USA Truck

Compared with operators in the truckload and parcel sectors, less-than-truckload (LTL) carriers have been caught in the trough that followed the  stronger 2021/22 market.

Still, several LTL executives have recently expressed discomfort over the balance of their traffic, which is tilted to the retail freight side, and economic indicators suggest their discomfort will continue.

Like their peers in the truckload and parcel sectors, LTL carriers are still struggling with headwinds. Tonnage growth has continued to shrink since the final quarter of 2022, the Uber Freight Q2 Market Update and Outlook shows.

The TD Cowen/AFS Freight Index, published in late July, shows LTL’s cost per shipment falling 2.6% in the second quarter, owing to declining weight per shipment and a lower fuel surcharge.

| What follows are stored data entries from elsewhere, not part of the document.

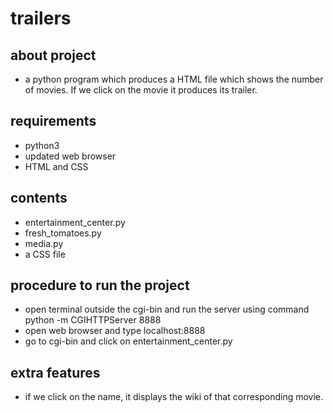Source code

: # trailers
## about project
  - a python program which produces a HTML file which shows the number of movies. If we click on the movie it produces its trailer.
## requirements
  - python3
  - updated web browser
  - HTML and CSS
## contents
  - entertainment_center.py
  - fresh_tomatoes.py
  - media.py
  - a CSS file
## procedure to run the project
  - open terminal outside the cgi-bin and run the server using command python -m CGIHTTPServer 8888
  - open web browser and type localhost:8888
  - go to cgi-bin and click on entertainment_center.py
## extra features
  - if we click on the name, it displays the wiki of that corresponding movie.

However, rate per pound showed modest growth, which analysts attribute to carriers’ pricing discipline, and graduated pricing structures that make lighter shipments more expensive. They predicted a 0.3% gain in the LTL rate per pound index in Q3.

Uber Freight predicts LTL volume will contract 1.8% this year – an improvement on the 6.1% drop the sector suffered last year – before returning to growth in 2025, with a projected 3.5% volume increase.

“Most carriers have excess capacity, but the industry is leveraging technology, creating internal efficiencies, exerting price control and being more selective on opportunities to drive yield,” the analysts commented.

They noted that demand for LTL had declined year on year, but was nearer to equilibrium than in the truckload sector, which remains stuck in the doldrums.

“LTL carriers continue to have historically favourable financial results, despite some sag in demand,” they said.

Dean Jones, president of LTL for AFS, attributed LTL’s declining weight per shipment to customer dynamics at both end of the weight spectrum, with rising traffic from shippers “seeking relief from the punitive charges of parcel carriers”, while their desire to rein-in costs through more consolidated multi-stop truckload options pushed heavier freight away.

However, some LTL carriers have another explanation: they point to a widening imbalance between retail and industrial traffic in their mix.

In the recent round of earnings calls on second-quarter results, executives of four operators expressed discomfort pver the preponderance of retail business in their loads. Saia CEO Fritz Holzgrefe noted that the revenue profile of retail freight was “lower, or it’s different, to what we have traditionally dealt with”.

“We have to slowly get more into industrial freight versus retail freight,” added Alain Bedard, president and CEO of TFI International, which runs TForce Freight.

The chances of a significant rise in their industrial traffic are not very high, though. After a brief spell of expansion in March, the Institute for Supply Management (ISM) manufacturing purchasing managers index (PMI) dropped back into contraction in April, a descent that continued through recent months. In July, the index hit a reading of 46.8, down 1.7 percentage points from June. A reading below 50 signals contraction.

The manufacturing PMI has been in contraction in 19 of the past 20 months, while the new orders index dropped nearly two percentage points to 47.4 as production slumped to 45.9, due to stalling demand.

Tim Fiore, chair of ISM’s Manufacturing Business Survey Committee, blamed interest rates, adding that uncertainty about the outcome of the looming US election had added to the lack of improvement. Given the different economic priorities of the rivals competing for the US presidency, manufacturers have adopted a wait-and-see stance.

Mr Fiore reckons it will take at least three months for any significant improvement in the PMI to take hold.